-------- Document segment --------
Herein, we prepared a series of AgCl decorated AgCl/Bi₃TaO₇ materials with varying proportions via facile hydrothermal method and deposition–precipitation method. The crystal phases, chemical compositions, morphologies and optical characteristics of the as-obtained samples were investigated. Additionally, the photocatalytic performance of as-prepared binary metarials were accessed by regulating the molar ratio of AgCl and Bi₃TaO₇, solution pH and initial TC concentration in detail. Subsequently, the possible mechanism for decent photocatalytic property was proposed in view of the corresponding testing data.

Materials and reagents

Bismuth nitrate pentahydrate (Bi(NO₃)₃⋅5H₂O), tantalum pentachloride (TaCl₅), potassium hydroxide (KOH), tetracycline hydrochloride (C₂₂H₂₄N₂O₈), were purchased from Aladdin (Shanghai, China). Anhydrous ethanol (C₂H₆O) silver nitrate (AgNO₃, 99.99%), sodium chloride (NaCl) and benzyl alcohol (C₇H₈O), were acquired from the respective suppliers. All reagents were of analytical grade and utilized without further purification.

Preparation of Bi3TaO7 composite

2.2548 g Bi(NO₃)₃⋅5H₂O and 1.0000 g TaCl₅ were separately dispersed into 10 mL of ethanol with ultrasonic stirring for 30 min. Subsequently, TaCl₅ solution was continuously mixed in the Bi(NO₃)₃ solution, stirring for 30 min to gain a suspension. Afterward, KOH aqueous sample (7M) was included into the mixed suspension until the value of pH was regulated to 10.0. Then the resultant mixture was stirred for 30 min to obtain a yellow suspension. Thereafter, the yellow suspension was diverted into a 25 mL autoclave and reacted for 24 h at 200 ℃. Cooling down to ambient temperature, it was separated via centrifugation with distilled water and ethanol 6 times. Finally, pure Bi₃TaO₇ nanoparticles were yielded by air oven drying at 60 ℃ for 12 h, denoted as BTO.

Preparation of AgCl-Bi3TaO7 composite

The deposition of AgCl on Bi₃TaO₇ was obtained via a deposition-precipitation method. Typically, the resultant sample Bi₃TaO₇ was dispersed into the distilled water (50 mL) while being continuously agitated for uniform dispersion. A certain amount of NaCl and AgNO₃ were dissolved into Bi₃TaO₇ solution and stirred vigorously for 120 min. Lastly, the obtained sediment was cleaned with ethanol and deionized water several times and dried at 60 ℃ for 12 h. AgCl/Bi₃TaO₇ nanopaticles were gathered that the molar ratios of AgCl and Bi₃TaO₇ were 3:20, 4:20, 5:20, 6:20 and denoted as AB-1, AB-2, AB-3, AB-4, respectively. The preparation process of AgCl/Bi₃TaO₇ samples was depicted using different amounts as illustrated in Fig. 1.
-------- Entries supplied --------
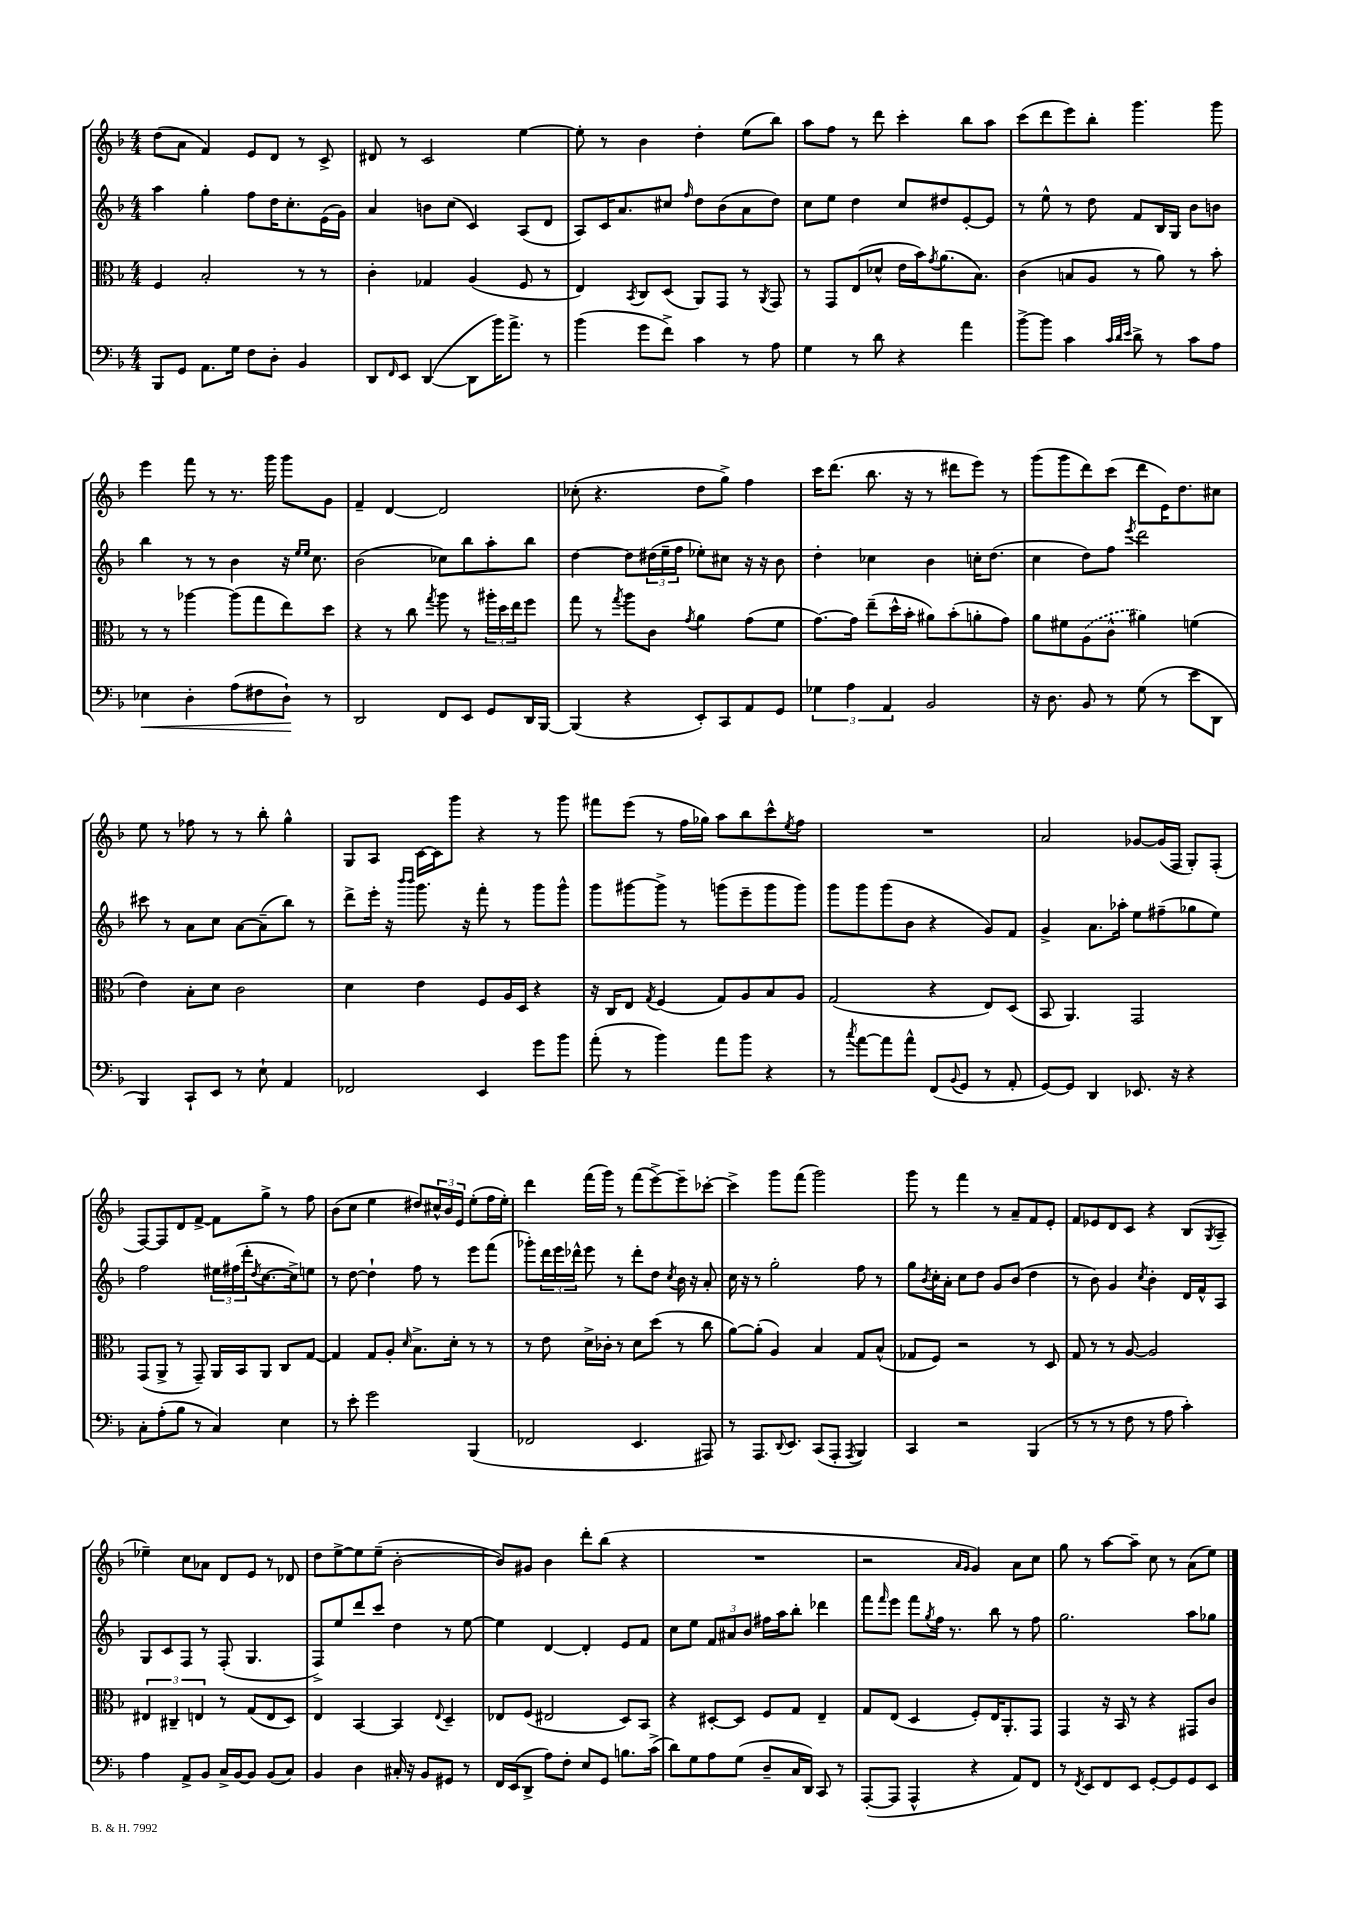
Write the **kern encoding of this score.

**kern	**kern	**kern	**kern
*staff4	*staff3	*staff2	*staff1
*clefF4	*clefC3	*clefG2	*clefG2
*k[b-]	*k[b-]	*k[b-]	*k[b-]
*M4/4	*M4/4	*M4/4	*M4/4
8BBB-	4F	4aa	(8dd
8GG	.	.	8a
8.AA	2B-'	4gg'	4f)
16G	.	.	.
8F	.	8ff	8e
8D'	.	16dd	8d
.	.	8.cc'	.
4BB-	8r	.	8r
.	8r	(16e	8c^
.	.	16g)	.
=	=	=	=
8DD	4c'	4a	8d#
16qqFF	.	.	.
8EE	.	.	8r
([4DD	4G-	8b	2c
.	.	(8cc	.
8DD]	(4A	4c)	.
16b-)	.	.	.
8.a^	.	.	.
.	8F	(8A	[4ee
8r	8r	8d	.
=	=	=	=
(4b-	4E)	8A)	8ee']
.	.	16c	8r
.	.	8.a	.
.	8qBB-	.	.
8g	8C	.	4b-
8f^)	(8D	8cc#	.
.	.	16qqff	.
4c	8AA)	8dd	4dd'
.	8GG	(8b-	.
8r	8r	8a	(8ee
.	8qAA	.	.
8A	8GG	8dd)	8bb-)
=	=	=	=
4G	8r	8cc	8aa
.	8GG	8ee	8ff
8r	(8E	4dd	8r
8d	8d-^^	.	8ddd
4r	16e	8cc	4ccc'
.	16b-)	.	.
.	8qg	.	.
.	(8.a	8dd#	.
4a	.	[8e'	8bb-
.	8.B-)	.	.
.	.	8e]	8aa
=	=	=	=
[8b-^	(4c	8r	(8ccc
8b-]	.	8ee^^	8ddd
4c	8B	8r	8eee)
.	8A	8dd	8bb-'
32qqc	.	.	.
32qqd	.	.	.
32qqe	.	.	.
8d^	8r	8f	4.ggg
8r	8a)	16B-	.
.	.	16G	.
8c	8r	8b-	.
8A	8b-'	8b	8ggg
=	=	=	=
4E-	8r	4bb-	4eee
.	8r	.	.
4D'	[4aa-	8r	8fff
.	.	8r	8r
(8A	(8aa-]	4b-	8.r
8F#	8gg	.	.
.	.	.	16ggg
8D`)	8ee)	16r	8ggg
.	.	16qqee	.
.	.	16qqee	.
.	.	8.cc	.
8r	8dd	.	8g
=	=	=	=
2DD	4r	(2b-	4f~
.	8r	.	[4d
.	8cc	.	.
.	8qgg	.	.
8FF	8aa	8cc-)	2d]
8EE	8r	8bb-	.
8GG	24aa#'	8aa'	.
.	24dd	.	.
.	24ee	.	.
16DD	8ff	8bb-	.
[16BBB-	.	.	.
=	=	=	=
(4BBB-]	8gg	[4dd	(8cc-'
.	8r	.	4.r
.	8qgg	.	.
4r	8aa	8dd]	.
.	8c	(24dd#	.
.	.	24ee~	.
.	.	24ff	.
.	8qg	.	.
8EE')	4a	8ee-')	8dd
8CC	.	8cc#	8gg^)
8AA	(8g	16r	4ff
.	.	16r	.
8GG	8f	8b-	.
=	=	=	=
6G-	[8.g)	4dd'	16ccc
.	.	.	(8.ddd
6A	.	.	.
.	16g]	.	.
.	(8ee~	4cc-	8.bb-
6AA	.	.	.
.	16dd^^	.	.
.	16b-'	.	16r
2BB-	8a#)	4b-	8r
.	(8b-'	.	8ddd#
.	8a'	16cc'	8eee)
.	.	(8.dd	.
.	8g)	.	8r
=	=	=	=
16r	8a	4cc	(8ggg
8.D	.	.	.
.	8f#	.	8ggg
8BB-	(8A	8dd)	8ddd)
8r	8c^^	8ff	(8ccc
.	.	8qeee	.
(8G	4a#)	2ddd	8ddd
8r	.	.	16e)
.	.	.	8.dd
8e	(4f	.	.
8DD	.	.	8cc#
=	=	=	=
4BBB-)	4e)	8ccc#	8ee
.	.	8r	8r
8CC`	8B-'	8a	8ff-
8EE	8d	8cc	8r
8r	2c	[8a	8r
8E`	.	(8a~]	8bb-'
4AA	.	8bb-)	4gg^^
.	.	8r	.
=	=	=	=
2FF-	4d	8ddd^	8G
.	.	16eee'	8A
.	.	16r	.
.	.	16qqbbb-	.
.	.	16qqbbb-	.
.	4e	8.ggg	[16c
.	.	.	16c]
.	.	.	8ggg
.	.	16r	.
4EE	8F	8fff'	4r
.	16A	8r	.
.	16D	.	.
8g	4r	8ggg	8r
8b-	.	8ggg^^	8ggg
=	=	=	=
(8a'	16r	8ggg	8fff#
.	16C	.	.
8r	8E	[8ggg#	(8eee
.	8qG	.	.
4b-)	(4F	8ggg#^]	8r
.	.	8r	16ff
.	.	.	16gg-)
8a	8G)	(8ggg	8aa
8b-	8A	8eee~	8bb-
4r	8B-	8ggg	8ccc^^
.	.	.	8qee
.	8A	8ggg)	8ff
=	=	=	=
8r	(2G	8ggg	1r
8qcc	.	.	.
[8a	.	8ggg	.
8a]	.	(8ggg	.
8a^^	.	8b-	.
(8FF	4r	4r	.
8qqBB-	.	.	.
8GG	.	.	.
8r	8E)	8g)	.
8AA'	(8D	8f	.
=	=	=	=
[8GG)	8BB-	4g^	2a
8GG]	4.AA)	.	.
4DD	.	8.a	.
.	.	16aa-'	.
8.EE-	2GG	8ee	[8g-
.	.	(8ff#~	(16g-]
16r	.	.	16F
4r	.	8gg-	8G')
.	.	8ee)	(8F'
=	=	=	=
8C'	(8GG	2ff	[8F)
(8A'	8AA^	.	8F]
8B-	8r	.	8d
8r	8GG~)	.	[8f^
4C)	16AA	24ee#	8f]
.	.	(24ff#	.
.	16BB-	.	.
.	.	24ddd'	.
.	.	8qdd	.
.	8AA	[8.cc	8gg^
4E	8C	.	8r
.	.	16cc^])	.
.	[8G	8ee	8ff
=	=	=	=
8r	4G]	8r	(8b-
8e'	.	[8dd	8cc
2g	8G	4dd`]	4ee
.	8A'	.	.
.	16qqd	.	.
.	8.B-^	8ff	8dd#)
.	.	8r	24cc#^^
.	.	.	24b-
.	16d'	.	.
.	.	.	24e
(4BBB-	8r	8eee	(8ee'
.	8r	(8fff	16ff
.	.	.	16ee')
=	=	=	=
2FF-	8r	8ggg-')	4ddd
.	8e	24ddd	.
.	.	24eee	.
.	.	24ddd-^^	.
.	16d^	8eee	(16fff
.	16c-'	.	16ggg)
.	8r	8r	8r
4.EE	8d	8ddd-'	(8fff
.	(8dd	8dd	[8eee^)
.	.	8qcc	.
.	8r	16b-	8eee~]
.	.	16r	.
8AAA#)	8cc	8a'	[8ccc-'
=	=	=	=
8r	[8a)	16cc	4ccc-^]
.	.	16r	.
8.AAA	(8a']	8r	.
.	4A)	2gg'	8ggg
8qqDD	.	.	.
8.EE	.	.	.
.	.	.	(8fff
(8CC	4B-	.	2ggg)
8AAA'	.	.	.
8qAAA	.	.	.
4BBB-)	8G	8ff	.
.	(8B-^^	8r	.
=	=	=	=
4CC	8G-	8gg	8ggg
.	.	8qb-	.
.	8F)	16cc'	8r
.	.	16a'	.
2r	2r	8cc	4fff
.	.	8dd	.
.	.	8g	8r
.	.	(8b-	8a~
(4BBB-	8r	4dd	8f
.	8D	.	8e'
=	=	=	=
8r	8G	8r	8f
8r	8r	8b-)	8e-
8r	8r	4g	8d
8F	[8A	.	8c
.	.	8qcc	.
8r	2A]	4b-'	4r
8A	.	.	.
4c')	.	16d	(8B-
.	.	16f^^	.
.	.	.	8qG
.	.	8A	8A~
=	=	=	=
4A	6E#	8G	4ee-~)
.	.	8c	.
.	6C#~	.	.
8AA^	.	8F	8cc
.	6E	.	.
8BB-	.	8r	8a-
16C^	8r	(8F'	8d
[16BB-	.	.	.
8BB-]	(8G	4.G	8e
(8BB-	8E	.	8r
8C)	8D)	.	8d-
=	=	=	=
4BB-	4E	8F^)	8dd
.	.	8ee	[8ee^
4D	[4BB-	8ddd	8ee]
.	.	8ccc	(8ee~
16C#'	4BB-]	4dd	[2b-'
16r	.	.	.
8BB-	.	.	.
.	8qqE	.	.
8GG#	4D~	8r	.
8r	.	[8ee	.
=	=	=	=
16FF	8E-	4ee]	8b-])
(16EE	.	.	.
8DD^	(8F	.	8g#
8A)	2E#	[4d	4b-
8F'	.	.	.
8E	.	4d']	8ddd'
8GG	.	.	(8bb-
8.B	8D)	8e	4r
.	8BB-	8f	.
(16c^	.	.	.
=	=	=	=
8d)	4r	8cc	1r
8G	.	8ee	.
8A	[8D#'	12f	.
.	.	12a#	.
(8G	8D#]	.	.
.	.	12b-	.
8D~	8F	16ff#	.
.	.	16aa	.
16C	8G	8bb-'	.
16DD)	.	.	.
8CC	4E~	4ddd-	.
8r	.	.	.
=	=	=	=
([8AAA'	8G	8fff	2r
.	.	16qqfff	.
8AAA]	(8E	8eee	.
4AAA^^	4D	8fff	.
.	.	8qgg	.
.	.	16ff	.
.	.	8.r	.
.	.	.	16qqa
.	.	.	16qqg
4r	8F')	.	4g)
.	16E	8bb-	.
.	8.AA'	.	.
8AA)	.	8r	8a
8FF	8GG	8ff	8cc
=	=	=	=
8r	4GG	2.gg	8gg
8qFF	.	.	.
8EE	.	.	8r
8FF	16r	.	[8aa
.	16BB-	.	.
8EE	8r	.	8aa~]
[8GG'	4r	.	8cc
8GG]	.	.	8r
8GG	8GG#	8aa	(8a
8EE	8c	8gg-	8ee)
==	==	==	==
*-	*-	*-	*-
--------
Your objective:
Rewrite the stretch of the AgCl/Bi₃TaO₇ preparation text from "The deposition of" through "illustrated in Fig. 1.", renaming "agitated" to "stirred". The rows were taken from a different source.

Result of the exercise:
The deposition of AgCl on Bi₃TaO₇ was obtained via a deposition-precipitation method. Typically, the resultant sample Bi₃TaO₇ was dispersed into the distilled water (50 mL) while being continuously stirred for uniform dispersion. A certain amount of NaCl and AgNO₃ were dissolved into Bi₃TaO₇ solution and stirred vigorously for 120 min. Lastly, the obtained sediment was cleaned with ethanol and deionized water several times and dried at 60 ℃ for 12 h. AgCl/Bi₃TaO₇ nanopaticles were gathered that the molar ratios of AgCl and Bi₃TaO₇ were 3:20, 4:20, 5:20, 6:20 and denoted as AB-1, AB-2, AB-3, AB-4, respectively. The preparation process of AgCl/Bi₃TaO₇ samples was depicted using different amounts as illustrated in Fig. 1.